Food Composition Table

- Congo Basin Countries -

Background

Food Composition Table for Congo Basin Countries

Food composition tables (FCTs) are important tools to convert food amounts into nutrient intake which are fundamental to many activities related to nutrition. Ideally, they should be country-specific due to several factors that can affect the composition of foods among countries.

Comprehensive FCTs are not available for most countries in the Congo Basin region and to try to help felling this gap, the International Center for Research in Agroforestry (ICRAF), also known as World Agroforestry Centre put together a FCT including 517 food entries for use in the region. The initiative was part of the GML project, developed by Erasmus Tang.

The present consultancy aims to review and assess the quality of the compiled FCT and to suggest appropriate changes to improve the FCT.

This website was created to share all relevant files and videos to document the comprehensive review of the compiled FCT.

Timing and objectives of the consultancy

The consultancy ran from March 1st to December 21st 2021 for a total os 60 working days with the following objectives:

Play Video

Introduction

1. Initial Assessment - User Database

The “User Database” corresponds to the information that will be made available for users. A systematic checking was was performed in this level of the database was performed according to the FAO/INFOODS Guidelines for Checking Food Composition Data prior to Publication of a User Table/Database before starting a detailed data checking of the metadata

The main findings are listed below:

   List of strengths

  • Good coverage of food and components
  • Cooked foods and recipes were also included
  • Food description looks complete in most of the entries (but a detailed review is needed to compare the description in the original sources)

 

   Issues to check and/or review

  • Sum of proximates: for about 150 foods, out of the 516 in total, the sum of proximates is outside the acceptable range (95-105) proposed by INFOODS. For another 90 foods it was not possible to calculate the sum of proximates since some components (mainly moisture) were missing
  • Missing values: for some components there are many missing values e.g. dietary fiber (missing for 20% of the foods), selenium (missing for 82% of the foods) and pantothenic acid (missing for 69% of the foods). Missing values should be either completed or the component should be excluded from the FCT
  • Implausible values: very high/low values were identified in the user database (e.g. very low moisture value for boiled amaranth leaves or very high iron value for plantain)
  • Inconsistent nutrient definitions: vitamin A expressed in both RE and RAE show inconsistent values
  • A precise documentation is missing for the components presented in the excel file

 

The excel file where the assessment was performed and the explanatory video are linked below (please see “related videos and files”).

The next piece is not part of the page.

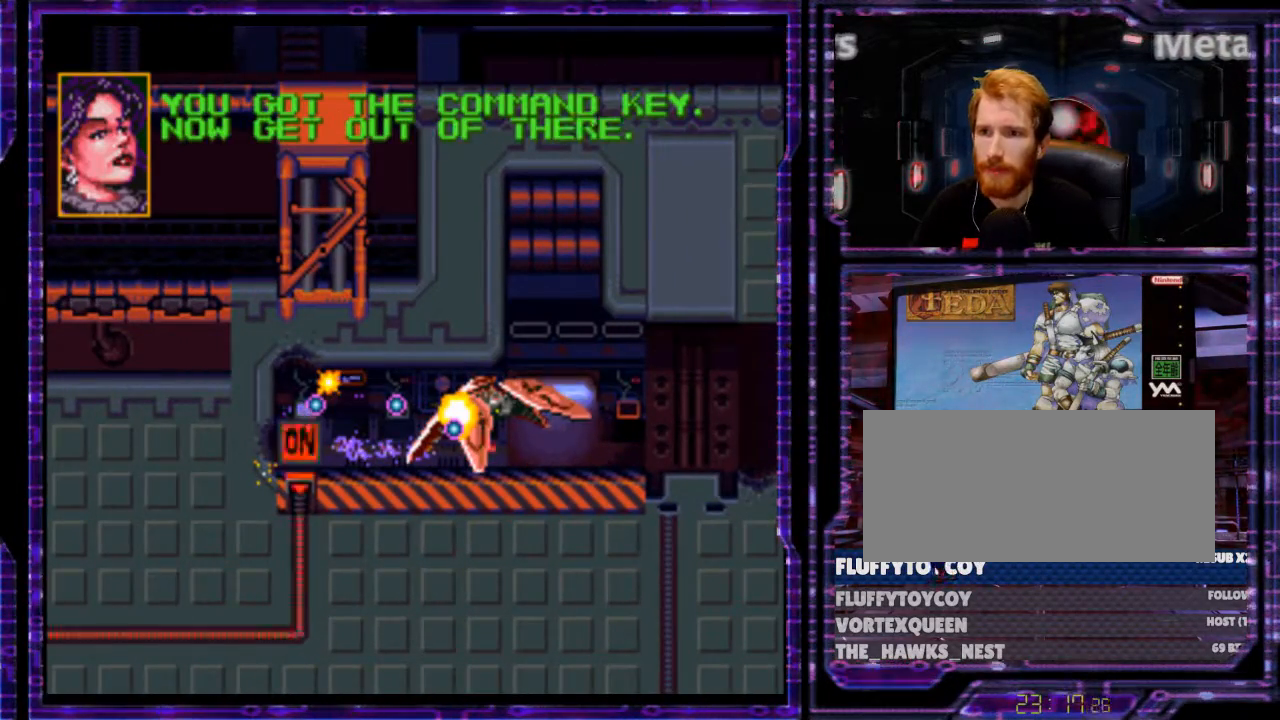
{"buttons": ["B"], "events": [[200, "Y", "up"], [267, "B", "up"], [333, "B", "down"], [500, "DPAD_LEFT", "up"]]}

Additionally, to access the quality User Database the screening questions proposed by the ‘FAO/INFOODS Evaluation framework to assess the quality of food composition tables and databases’ were used. This tool was developed to assess the data quality in a standardized manner (not published yet, additional information is available in the FAO/INFOODS webinar in data quality of food composition tables). The screening questions contain eight questions to evaluate the minimum requirements for FCTs regarding data presentation, food and component description and coverage, documentation and publication format. After answering to the questions, the FCT receives a score (maximum 120 points) and if the score is below 100 the FCT us considered of low-quality meaning that it needs substantial improvements.

The questions and answers for the FCT-CBC are available on the video ‘Quality of the FCT using FAO/INFOODS Evaluation Framework’. The final score was 75 (considering that the final database will be disseminated also in excel format) indicating that an improvement is needed. The main problems were the mixture of different denominators (e.g. data for some foods are presented on dry weight) and the inconsistency of nutrient definitions and lack of a precise identification. The review and an improved documentation will increase the total of points for the FCT-CBC to an acceptable score.

Related videos and files

Play Video

Systematic checking of the ‘User Database’: main findings explained

Play Video

Quality of the FCT using FAO/INFOODS Evaluation Framework

2. Archival Database: assessing the main sources of data

2.1 Food Composition Tables

Mainly four FCTs were used during the compilation of the FCT-CBC. In order to access the quality of these datasets, the screening questions proposed by the ‘FAO/INFOODS Evaluation framework to assess the quality food composition tables and databases’ were also applied to each FCT.

The total score for each FCT included in the FCT-CBC are summarized on Table 1 and additional comments are also provided below.

Table 1. Main food composition tables used as source of data and score obtained in the FAO/INFOODS Evaluation Framework

Note: Maximum score is 120 and the FAO/INFOODS Evaluation Framework considers that if the score for a FCT is below 100, it should be considered of low quality and the FCT needs substantial improvements.
The five FCTs were compiled in a unique excel file to facilitate the data checking. Since the component’s documentation are not available yet, it was necessary to check their definitions in the original sources. To facilitate the process, each  component presented in the FCTs was linked to the corresponding INFOODS component identifier (tagname) which are of great importance for a precise identification of the data.
 
If different tagnames for one nutrient exist, it means that depending on the analytical method, mode of expression or definition used it will result in different nutrient values (Klensin et al., 1989) (to learn more about the importance of using the tagnames you can watch the video ‘Importance of component identification’).
 
The excel file including all data available in the five FCTs linked to the respective tag name are available for download at the end of this topic.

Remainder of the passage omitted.